====== INPUT FOR THIS TASK

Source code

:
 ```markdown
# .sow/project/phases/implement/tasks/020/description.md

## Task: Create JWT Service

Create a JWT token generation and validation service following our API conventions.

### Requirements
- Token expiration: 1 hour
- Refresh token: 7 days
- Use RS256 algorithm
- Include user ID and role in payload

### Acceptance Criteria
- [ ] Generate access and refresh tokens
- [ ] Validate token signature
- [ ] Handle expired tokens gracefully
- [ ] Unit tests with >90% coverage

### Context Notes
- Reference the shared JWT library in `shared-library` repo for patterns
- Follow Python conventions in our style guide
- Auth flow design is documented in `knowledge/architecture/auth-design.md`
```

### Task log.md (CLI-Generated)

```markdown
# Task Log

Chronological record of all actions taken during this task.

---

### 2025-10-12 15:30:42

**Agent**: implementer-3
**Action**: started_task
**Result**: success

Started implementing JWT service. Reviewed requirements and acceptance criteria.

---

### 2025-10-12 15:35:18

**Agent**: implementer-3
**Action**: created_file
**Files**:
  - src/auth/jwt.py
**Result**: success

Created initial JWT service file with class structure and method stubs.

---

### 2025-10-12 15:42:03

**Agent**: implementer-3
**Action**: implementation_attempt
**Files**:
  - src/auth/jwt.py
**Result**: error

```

============

## TASK TO COMPLETE
Exactly how many lines of the listing above contain the string "tokens"? Give no more than the number.

## FINISHED TASK
2